Organisatie | Heeze-Leende |
---|---|
Organisatietype | Gemeente |
Officiële naam regeling | Subsidieverordening Gemeentelijke Monumenten Heeze-Leende 2008 |
Citeertitel | Subsidieverordening Gemeentelijke Monumenten Heeze-Leende 2008 |
Vastgesteld door | gemeenteraad |
Onderwerp | bestuur en recht |
Eigen onderwerp |
Deze regeling vervangt de Subsidieverordening gemeentelijke monumenten 2004. Deze regeling treedt op de vroegst mogelijke datum inwerking.
Onbekend.
Geen.
Datum inwerkingtreding | Terugwerkende kracht tot en met | Datum uitwerkingtreding | Betreft | Datum ondertekening Bron bekendmaking | Kenmerk voorstel |
---|---|---|---|---|---|
26-06-2010 | nieuwe regeling | 30-06-2008 De Parel van Brabant, 25-06-2010 | Onbekend. |
Hoofdstuk 1 Algemene bepalingen
In deze regeling wordt verstaan onder:
Monument:1 zaak die van algemeen belang is wegens zijn architectonische schoonheid, bijzondere situering, betekenis voor de wetenschap of lokaal cultuurhistorische waarde;2 terrein, al dan niet met bestaande bebouwing daarop, dat van algemeen belang is wegens daar aanwezige, of op grond van historische gegevens en/of archeologisch onderzoek in redelijkheid te vermoeden zaken als bedoeld onder 1.

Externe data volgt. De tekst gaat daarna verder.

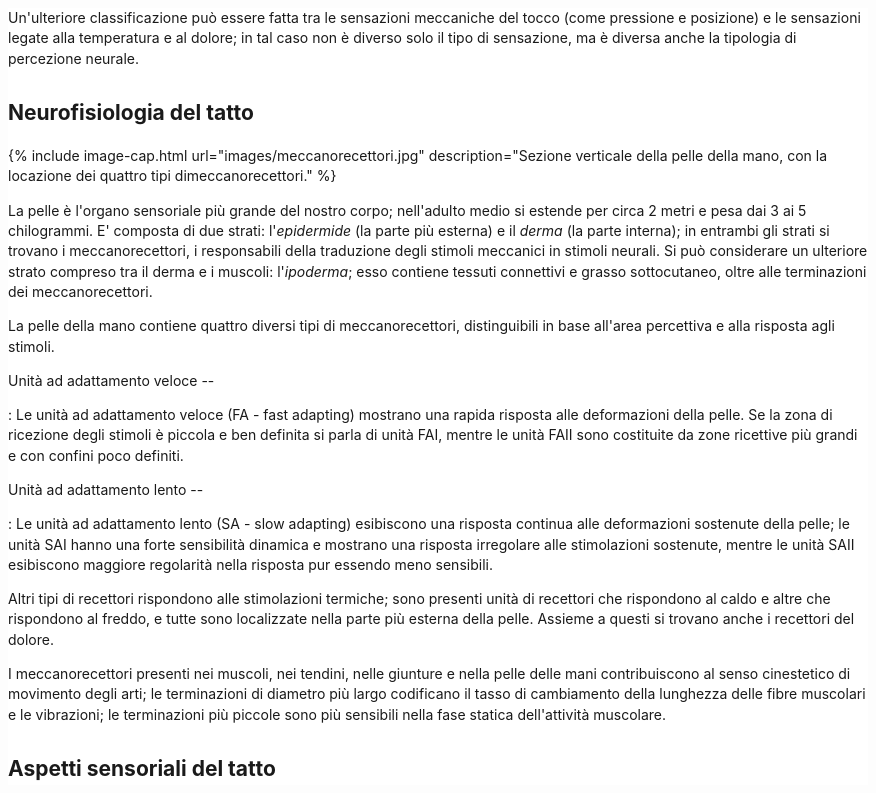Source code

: Un'ulteriore classificazione può essere fatta tra le sensazioni
meccaniche del tocco (come pressione e posizione) e le sensazioni legate
alla temperatura e al dolore; in tal caso non è diverso solo il tipo di
sensazione, ma è diversa anche la tipologia di percezione neurale.

Neurofisiologia del tatto
-------------------------

{% include image-cap.html url="images/meccanorecettori.jpg" description="Sezione verticale della pelle della mano, con la locazione dei quattro
tipi dimeccanorecettori." %}

La pelle è l'organo sensoriale più grande del nostro corpo; nell'adulto
medio si estende per circa 2 metri e pesa dai 3 ai 5 chilogrammi. E'
composta di due strati: l'*epidermide* (la parte più esterna) e il
*derma* (la parte interna); in entrambi gli strati si trovano i
meccanorecettori, i responsabili della traduzione
degli stimoli meccanici in stimoli neurali. Si può considerare un
ulteriore strato compreso tra il derma e i muscoli: l'*ipoderma*; esso
contiene tessuti connettivi e grasso sottocutaneo, oltre alle
terminazioni dei meccanorecettori.

La pelle della mano contiene quattro diversi tipi di meccanorecettori,
distinguibili in base all'area percettiva e alla risposta agli stimoli.

Unità ad adattamento veloce --

:   Le unità ad adattamento veloce (FA - fast adapting) mostrano una
    rapida risposta alle deformazioni della pelle. Se la zona di
    ricezione degli stimoli è piccola e ben definita si parla di unità
    FAI, mentre le unità FAII sono costituite da zone ricettive più
    grandi e con confini poco definiti.

Unità ad adattamento lento --

:   Le unità ad adattamento lento (SA - slow adapting) esibiscono una
    risposta continua alle deformazioni sostenute della pelle; le unità
    SAI hanno una forte sensibilità dinamica e mostrano una risposta
    irregolare alle stimolazioni sostenute, mentre le unità SAII
    esibiscono maggiore regolarità nella risposta pur essendo meno
    sensibili.

Altri tipi di recettori rispondono alle stimolazioni termiche; sono
presenti unità di recettori che rispondono al caldo e altre che
rispondono al freddo, e tutte sono localizzate nella parte più esterna
della pelle. Assieme a questi si trovano anche i recettori del dolore.

I meccanorecettori presenti nei muscoli, nei tendini, nelle giunture e
nella pelle delle mani contribuiscono al senso cinestetico di movimento
degli arti; le terminazioni di diametro più largo codificano il tasso di
cambiamento della lunghezza delle fibre muscolari e le vibrazioni; le
terminazioni più piccole sono più sensibili nella fase statica
dell'attività muscolare.

Aspetti sensoriali del tatto
----------------------------
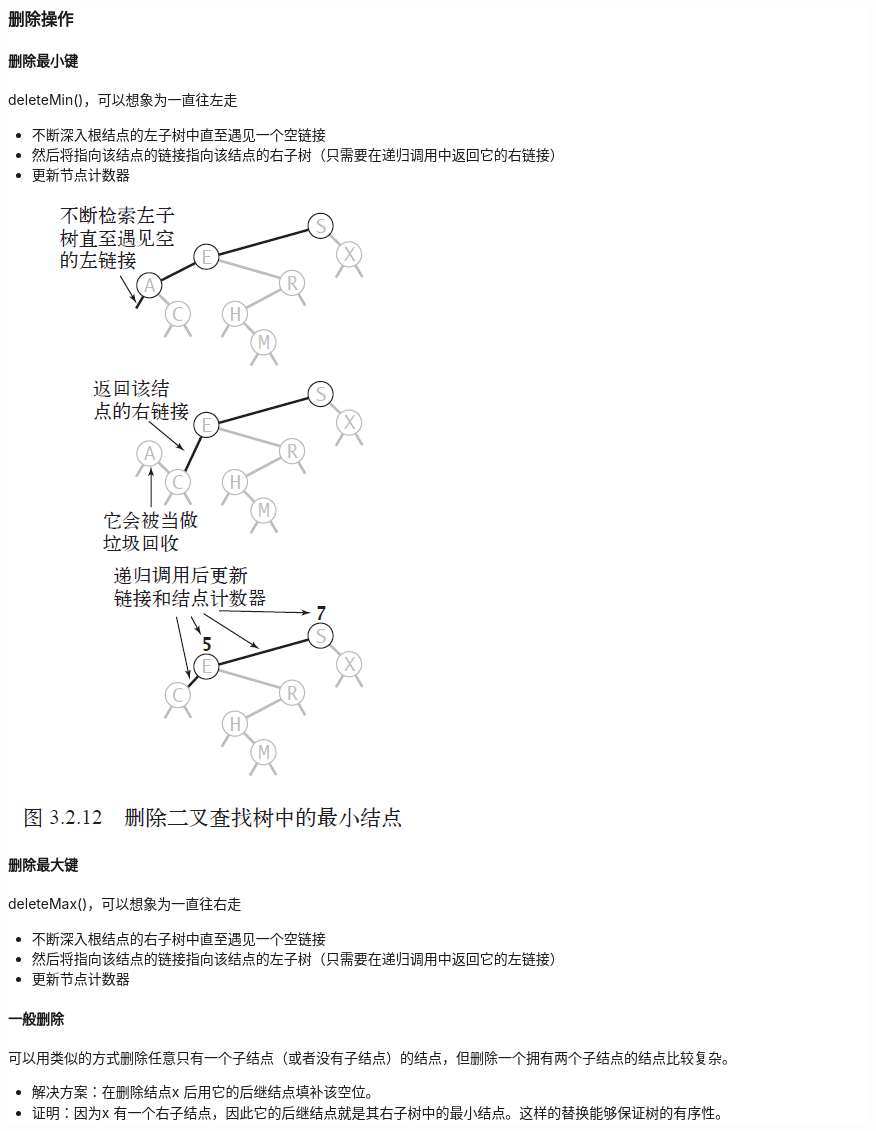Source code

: ### 删除操作
#### 删除最小键
deleteMin()，可以想象为一直往左走
- 不断深入根结点的左子树中直至遇见一个空链接
- 然后将指向该结点的链接指向该结点的右子树（只需要在递归调用中返回它的右链接）
- 更新节点计数器

![](./assets/BST-deleteMin().png)

#### 删除最大键
deleteMax()，可以想象为一直往右走
- 不断深入根结点的右子树中直至遇见一个空链接
- 然后将指向该结点的链接指向该结点的左子树（只需要在递归调用中返回它的左链接）
- 更新节点计数器

#### 一般删除
可以用类似的方式删除任意只有一个子结点（或者没有子结点）的结点，但删除一个拥有两个子结点的结点比较复杂。

- 解决方案：在删除结点x 后用它的后继结点填补该空位。
- 证明：因为x 有一个右子结点，因此它的后继结点就是其右子树中的最小结点。这样的替换能够保证树的有序性。
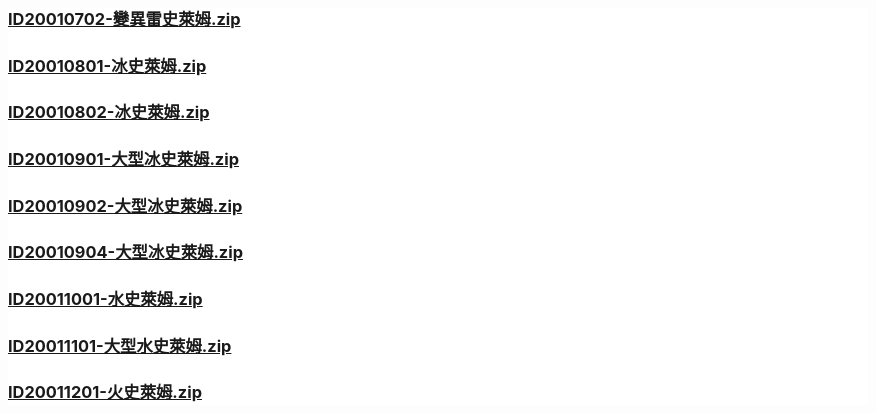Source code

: ### [ID20010702-變異雷史萊姆.zip](https://raw.githubusercontent.com/Sam5440/Genshin_Impact_Teleport_Files/main/AutoGeneratePoint/Points%28Raw%29%5Bcn-en-ru%5D/zh-tw/Monster_And_Animal/ID3-%E6%8F%90%E7%93%A6%E7%89%B9/ID20010702-%E8%AE%8A%E7%95%B0%E9%9B%B7%E5%8F%B2%E8%90%8A%E5%A7%86.zip)

### [ID20010801-冰史萊姆.zip](https://raw.githubusercontent.com/Sam5440/Genshin_Impact_Teleport_Files/main/AutoGeneratePoint/Points%28Raw%29%5Bcn-en-ru%5D/zh-tw/Monster_And_Animal/ID3-%E6%8F%90%E7%93%A6%E7%89%B9/ID20010801-%E5%86%B0%E5%8F%B2%E8%90%8A%E5%A7%86.zip)

### [ID20010802-冰史萊姆.zip](https://raw.githubusercontent.com/Sam5440/Genshin_Impact_Teleport_Files/main/AutoGeneratePoint/Points%28Raw%29%5Bcn-en-ru%5D/zh-tw/Monster_And_Animal/ID3-%E6%8F%90%E7%93%A6%E7%89%B9/ID20010802-%E5%86%B0%E5%8F%B2%E8%90%8A%E5%A7%86.zip)

### [ID20010901-大型冰史萊姆.zip](https://raw.githubusercontent.com/Sam5440/Genshin_Impact_Teleport_Files/main/AutoGeneratePoint/Points%28Raw%29%5Bcn-en-ru%5D/zh-tw/Monster_And_Animal/ID3-%E6%8F%90%E7%93%A6%E7%89%B9/ID20010901-%E5%A4%A7%E5%9E%8B%E5%86%B0%E5%8F%B2%E8%90%8A%E5%A7%86.zip)

### [ID20010902-大型冰史萊姆.zip](https://raw.githubusercontent.com/Sam5440/Genshin_Impact_Teleport_Files/main/AutoGeneratePoint/Points%28Raw%29%5Bcn-en-ru%5D/zh-tw/Monster_And_Animal/ID3-%E6%8F%90%E7%93%A6%E7%89%B9/ID20010902-%E5%A4%A7%E5%9E%8B%E5%86%B0%E5%8F%B2%E8%90%8A%E5%A7%86.zip)

### [ID20010904-大型冰史萊姆.zip](https://raw.githubusercontent.com/Sam5440/Genshin_Impact_Teleport_Files/main/AutoGeneratePoint/Points%28Raw%29%5Bcn-en-ru%5D/zh-tw/Monster_And_Animal/ID3-%E6%8F%90%E7%93%A6%E7%89%B9/ID20010904-%E5%A4%A7%E5%9E%8B%E5%86%B0%E5%8F%B2%E8%90%8A%E5%A7%86.zip)

### [ID20011001-水史萊姆.zip](https://raw.githubusercontent.com/Sam5440/Genshin_Impact_Teleport_Files/main/AutoGeneratePoint/Points%28Raw%29%5Bcn-en-ru%5D/zh-tw/Monster_And_Animal/ID3-%E6%8F%90%E7%93%A6%E7%89%B9/ID20011001-%E6%B0%B4%E5%8F%B2%E8%90%8A%E5%A7%86.zip)

### [ID20011101-大型水史萊姆.zip](https://raw.githubusercontent.com/Sam5440/Genshin_Impact_Teleport_Files/main/AutoGeneratePoint/Points%28Raw%29%5Bcn-en-ru%5D/zh-tw/Monster_And_Animal/ID3-%E6%8F%90%E7%93%A6%E7%89%B9/ID20011101-%E5%A4%A7%E5%9E%8B%E6%B0%B4%E5%8F%B2%E8%90%8A%E5%A7%86.zip)

### [ID20011201-火史萊姆.zip](https://raw.githubusercontent.com/Sam5440/Genshin_Impact_Teleport_Files/main/AutoGeneratePoint/Points%28Raw%29%5Bcn-en-ru%5D/zh-tw/Monster_And_Animal/ID3-%E6%8F%90%E7%93%A6%E7%89%B9/ID20011201-%E7%81%AB%E5%8F%B2%E8%90%8A%E5%A7%86.zip)
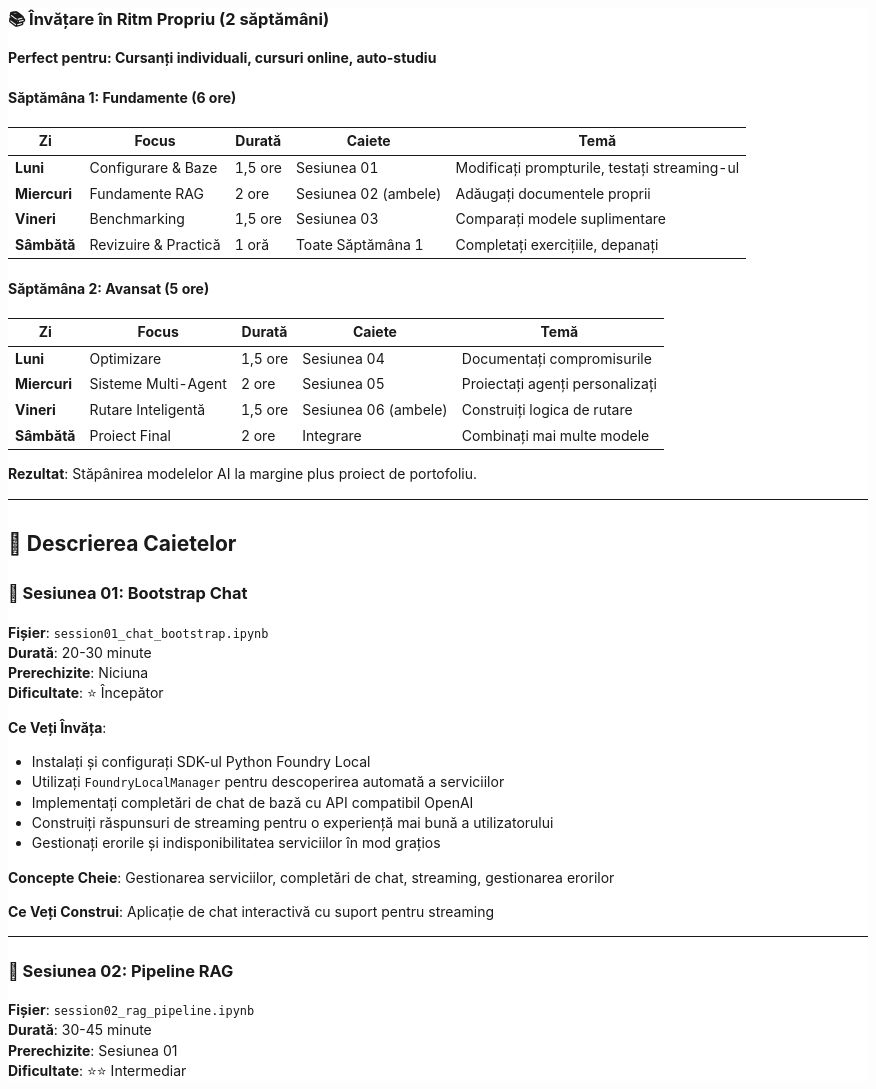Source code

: ### 📚 Învățare în Ritm Propriu (2 săptămâni)

**Perfect pentru: Cursanți individuali, cursuri online, auto-studiu**

#### Săptămâna 1: Fundamente (6 ore)

| Zi | Focus | Durată | Caiete | Temă |
|----|-------|--------|--------|------|
| **Luni** | Configurare & Baze | 1,5 ore | Sesiunea 01 | Modificați prompturile, testați streaming-ul |
| **Miercuri** | Fundamente RAG | 2 ore | Sesiunea 02 (ambele) | Adăugați documentele proprii |
| **Vineri** | Benchmarking | 1,5 ore | Sesiunea 03 | Comparați modele suplimentare |
| **Sâmbătă** | Revizuire & Practică | 1 oră | Toate Săptămâna 1 | Completați exercițiile, depanați |

#### Săptămâna 2: Avansat (5 ore)

| Zi | Focus | Durată | Caiete | Temă |
|----|-------|--------|--------|------|
| **Luni** | Optimizare | 1,5 ore | Sesiunea 04 | Documentați compromisurile |
| **Miercuri** | Sisteme Multi-Agent | 2 ore | Sesiunea 05 | Proiectați agenți personalizați |
| **Vineri** | Rutare Inteligentă | 1,5 ore | Sesiunea 06 (ambele) | Construiți logica de rutare |
| **Sâmbătă** | Proiect Final | 2 ore | Integrare | Combinați mai multe modele |

**Rezultat**: Stăpânirea modelelor AI la margine plus proiect de portofoliu.

---

## 📔 Descrierea Caietelor

### 📘 Sesiunea 01: Bootstrap Chat
**Fișier**: `session01_chat_bootstrap.ipynb`  
**Durată**: 20-30 minute  
**Prerechizite**: Niciuna  
**Dificultate**: ⭐ Începător

**Ce Veți Învăța**:
- Instalați și configurați SDK-ul Python Foundry Local
- Utilizați `FoundryLocalManager` pentru descoperirea automată a serviciilor
- Implementați completări de chat de bază cu API compatibil OpenAI
- Construiți răspunsuri de streaming pentru o experiență mai bună a utilizatorului
- Gestionați erorile și indisponibilitatea serviciilor în mod grațios

**Concepte Cheie**: Gestionarea serviciilor, completări de chat, streaming, gestionarea erorilor

**Ce Veți Construi**: Aplicație de chat interactivă cu suport pentru streaming

---

### 📗 Sesiunea 02: Pipeline RAG
**Fișier**: `session02_rag_pipeline.ipynb`  
**Durată**: 30-45 minute  
**Prerechizite**: Sesiunea 01  
**Dificultate**: ⭐⭐ Intermediar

Monumentencommissie: de door het college van B&W ingestelde commissie of aangewezen instantie, met als taak het college op verzoek of uit eigener beweging te adviseren over onder andere de toepassing van de Monumentenwet 1988, de monumentenverordening, de subsidieverordening en het monumentenbeleid;
Gemeentelijke monumentenlijst/gemeentelijke lijst groenmonumenten: de lijst waarop zijn geregistreerd de overeenkomstig de monumentenverordening als beschermd gemeentelijk monument aangewezen zaken, groen, bomen en terreinen;Gemeentelijk groenmonument: een boom of een groep van bomen, en/of landschapselementen (heggen, windsingels, houtwallen etc.) al dan niet een compositie vormend met de directe omgeving, welke door de cultuurhistorische context en verschijning, beeldbepalend en kenmerkend is voor het karakter van de openbare ruimte binnen de gemeente Heeze-Leende;
Subsidiabele onderhoudskosten: de kosten, die moeten worden gemaakt om die onderdelen van een monument, welke genoemd zijn in de redengevende beschrijving of onderdelen welke van monumentale waarde zijn doch niet omschreven maar onlosmakelijk verbonden zijn met het monument, (dit ter beoordeling van de monumentencommissie) in goede staat te houden en die naar oordeel van burgemeester en wethouders noodzakelijk zijn. Als een eigenaar zelf werkzaamheden in het kader van onderhoud verricht, zijn de materiaalkosten subsidiabel. Wanneer een monumenteigenaar een door hem gedreven onderneming heeft die de noodzakelijk geachte onderhoudswerkzaamheden kan uitvoeren, kunnen de onderhoudskosten als subsidiabel worden aangemerkt.In bijzondere gevallen, de kosten verbonden aan het opstellen van een bouwkundig inspectierapport door de Monumentenwacht Noord-Brabant voor zover het college een dergelijk rapport van belang acht.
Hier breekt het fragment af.